Aleksey, Ukraine, 33 years old: “I was told I had no chance to survive and doctors did not want to deal with me”

I am from Severodonetsk – this town is known for its nitrogen chemical plant. My parents worked there.  As for me, I decided to follow my own path and after graduating from school I studied to be a plasterer. It was really interesting for me, but I never wanted to be a pilot or an astronaut.

Later I got a job, but then I found myself in a bad situation – exercising self-defence during a fight. So, when I was 21, I was put behind the bars for 8 years.

It was very hard for me in prison. However, I worked and followed the rules, so I was released two years early. We did not receive money for our work there, but it helped me to avoid degradation. Besides, those who worked could live in better conditions and send presents to their family for free. We had an assembly line producing chess sets, icons, bread baskets, kitchen boards and other similar things. My mother loved my presents, her house is full of them.

After my release, I got my LPR documents (edit. – Luhansk People’s Republic is an unrecognized republic on the territory of Ukraine; according to the Order of the RF President, the Russian Federation recognizes the documents issued to people in the Luhansk region of Ukraine) and in early 2018 I came to Moscow to join my mother, who had been living there for several years.

In April, I was admitted to a hospital as my immune status fell down really low. I have HIV and the doctors could not understand what the reason was for my low immune status, but when they did a gastroscopy, they told my mother that it was over… that I would die soon. I had abdominal tuberculosis. 

Not a single hospital agreed to treat me. Vladimir Mayanovskiy (edit. – Chair of the Coordination Council of the All-Russian Union of People Living with HIV) helped me; he found a hospital, where I had two surgeries. Because of my low immune status, the sutures did not hold. Then my duodenal ulcer started bleeding because of the treatment with heavy TB medicines. In eighteen months, I had five surgeries, every day I had 12-15 droppers, with the dropper sets looking like decorated New Year trees. For a while, I could not even walk.

By summer 2020, I felt better and was switched to outpatient treatment. For three more years, they will keep me registered with the local TB treatment clinic for follow-up and I will have to do my X-rays and tests regularly.
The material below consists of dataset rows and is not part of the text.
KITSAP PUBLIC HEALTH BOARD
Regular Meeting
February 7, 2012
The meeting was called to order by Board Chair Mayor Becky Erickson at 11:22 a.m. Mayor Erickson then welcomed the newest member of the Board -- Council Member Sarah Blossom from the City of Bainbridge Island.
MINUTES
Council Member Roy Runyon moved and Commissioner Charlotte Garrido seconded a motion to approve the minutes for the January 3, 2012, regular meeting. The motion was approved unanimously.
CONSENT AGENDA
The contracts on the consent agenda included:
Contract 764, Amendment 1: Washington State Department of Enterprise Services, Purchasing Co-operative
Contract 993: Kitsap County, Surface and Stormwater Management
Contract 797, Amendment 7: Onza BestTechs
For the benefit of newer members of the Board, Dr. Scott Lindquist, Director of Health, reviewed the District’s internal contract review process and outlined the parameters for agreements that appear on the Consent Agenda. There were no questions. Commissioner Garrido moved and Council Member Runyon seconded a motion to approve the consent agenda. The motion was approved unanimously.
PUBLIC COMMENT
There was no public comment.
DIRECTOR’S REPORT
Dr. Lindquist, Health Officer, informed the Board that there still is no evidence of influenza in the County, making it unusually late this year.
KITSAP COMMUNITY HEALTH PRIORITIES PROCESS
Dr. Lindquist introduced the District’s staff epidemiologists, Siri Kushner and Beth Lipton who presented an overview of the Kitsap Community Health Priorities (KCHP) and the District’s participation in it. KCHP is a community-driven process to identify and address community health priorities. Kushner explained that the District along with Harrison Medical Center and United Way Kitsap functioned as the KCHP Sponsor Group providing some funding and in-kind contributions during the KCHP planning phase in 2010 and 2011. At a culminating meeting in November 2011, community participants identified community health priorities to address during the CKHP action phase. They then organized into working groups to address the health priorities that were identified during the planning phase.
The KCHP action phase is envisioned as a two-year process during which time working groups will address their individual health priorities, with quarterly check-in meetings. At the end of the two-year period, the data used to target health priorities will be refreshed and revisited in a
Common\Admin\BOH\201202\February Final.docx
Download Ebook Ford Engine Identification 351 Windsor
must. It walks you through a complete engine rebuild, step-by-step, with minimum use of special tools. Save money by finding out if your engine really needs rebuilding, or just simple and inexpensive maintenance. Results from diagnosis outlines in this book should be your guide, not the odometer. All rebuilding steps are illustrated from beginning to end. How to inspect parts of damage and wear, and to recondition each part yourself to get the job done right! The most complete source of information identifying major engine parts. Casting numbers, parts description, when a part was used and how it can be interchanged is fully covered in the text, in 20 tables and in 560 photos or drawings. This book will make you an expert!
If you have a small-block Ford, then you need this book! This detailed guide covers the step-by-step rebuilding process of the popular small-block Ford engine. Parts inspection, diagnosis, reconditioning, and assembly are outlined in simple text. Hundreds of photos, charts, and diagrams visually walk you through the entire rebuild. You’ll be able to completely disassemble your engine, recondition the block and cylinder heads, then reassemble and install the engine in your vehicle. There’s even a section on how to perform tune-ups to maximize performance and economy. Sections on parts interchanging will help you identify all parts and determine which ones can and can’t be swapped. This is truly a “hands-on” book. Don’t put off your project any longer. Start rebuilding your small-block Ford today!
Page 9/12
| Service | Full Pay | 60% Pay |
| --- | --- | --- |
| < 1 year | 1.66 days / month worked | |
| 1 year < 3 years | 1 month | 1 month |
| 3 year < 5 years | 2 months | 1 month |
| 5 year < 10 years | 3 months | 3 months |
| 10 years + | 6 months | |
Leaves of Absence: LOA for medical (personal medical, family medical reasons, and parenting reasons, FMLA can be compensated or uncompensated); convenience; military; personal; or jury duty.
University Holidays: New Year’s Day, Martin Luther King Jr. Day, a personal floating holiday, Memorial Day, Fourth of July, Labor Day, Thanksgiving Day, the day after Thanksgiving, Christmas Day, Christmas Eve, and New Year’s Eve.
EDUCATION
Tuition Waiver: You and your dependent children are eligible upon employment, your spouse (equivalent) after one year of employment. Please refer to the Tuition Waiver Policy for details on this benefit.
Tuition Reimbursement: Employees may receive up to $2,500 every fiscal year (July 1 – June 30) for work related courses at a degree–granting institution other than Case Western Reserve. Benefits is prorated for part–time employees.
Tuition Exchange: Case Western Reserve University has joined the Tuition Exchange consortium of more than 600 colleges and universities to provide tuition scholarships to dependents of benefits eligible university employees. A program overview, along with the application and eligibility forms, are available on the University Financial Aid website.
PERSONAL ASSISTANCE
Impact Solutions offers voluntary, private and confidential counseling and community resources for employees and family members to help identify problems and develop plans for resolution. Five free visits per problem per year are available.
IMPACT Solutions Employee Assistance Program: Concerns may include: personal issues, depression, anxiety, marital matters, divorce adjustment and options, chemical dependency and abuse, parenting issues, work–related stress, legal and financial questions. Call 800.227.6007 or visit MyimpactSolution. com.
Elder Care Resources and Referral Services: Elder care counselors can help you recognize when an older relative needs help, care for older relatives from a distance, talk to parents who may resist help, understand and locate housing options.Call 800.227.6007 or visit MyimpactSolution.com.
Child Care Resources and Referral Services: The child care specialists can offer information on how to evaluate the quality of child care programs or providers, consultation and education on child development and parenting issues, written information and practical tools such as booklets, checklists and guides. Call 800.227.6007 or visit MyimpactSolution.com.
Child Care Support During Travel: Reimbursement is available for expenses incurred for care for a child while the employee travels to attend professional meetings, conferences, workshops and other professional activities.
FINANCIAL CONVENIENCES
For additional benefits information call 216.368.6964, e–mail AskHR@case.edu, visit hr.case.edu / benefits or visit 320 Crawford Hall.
I received all my treatment free of charge and I am very grateful to my numerous doctors. Where did I get it? I am sure it was not in prison as it was all fine there. I think it happened back when I worked in Moscow at a metal site. There were different people coming here, maybe one of them brought me this plague.

Tuberculosis leaves certain traces on your life. I cannot lift heavy objects. It is better for me to keep away from damp places and not to overtire myself. After tuberculosis, every person has to individually decide what job to choose and how to build their further life.

Besides, I want to say that I spent part of my treatment in a TB treatment centre, in a department for people living with HIV. Only 10-15% of people there really wanted to cure their disease. Others not only kept drinking and smoking, but even took drugs. There were people who did not leave this centre for 10 years, that’s what is scary. During the whole time I received treatment there – for over a year on and off – out of a hundred people there only a few who were making efforts to get cured and never come back.

I was told I had no chance to survive and doctors did not want to deal with me, so I am “lucky” rather than “happy.”

By the way, I am not afraid that someone would learn about my HIV status or tuberculosis. Many people know about it and it does not push them away. Nobody ever told me “don’t take my mug.” People look not at your status but at what kind of man you are.

I plan to have a family, but before I need to get more stable financially. Now people live normal lives with HIV and have children. We have groups in messengers, where we talk and support each other. If someone starts feeling depressed, we do what we can to help. People there know each other well; they get married and have children. There are many happy stories.

Written by Ekaterina Ivashchenko
Illustrations by Aleksandr Nosov

Comment by Daniel Kashnitsky, REG expert, Junior Researcher at the Higher School of Economics, Moscow:
“Usually, foreigners, who get sick with tuberculosis in Russia, get treatment within emergency care for the first two weeks – up to the moment, when they become smear-negative, which means that they are not a danger to people around them and cannot transmit the infection anymore. Then they are told that to continue their treatment they need to go back to “their home country.” Some patients, who are really lucky, manage to complete their treatment without leaving Russia. It is possible in some cases – if the administration of the health facility finds a way to register the foreigner under another category such as a homeless person or in some other way. This is what happened in the case of Aleksey. To eliminate the risks of tuberculosis treatment interruption and development of severe complications, it is crucial to create the conditions for migrants to complete their tuberculosis treatment where they start it.”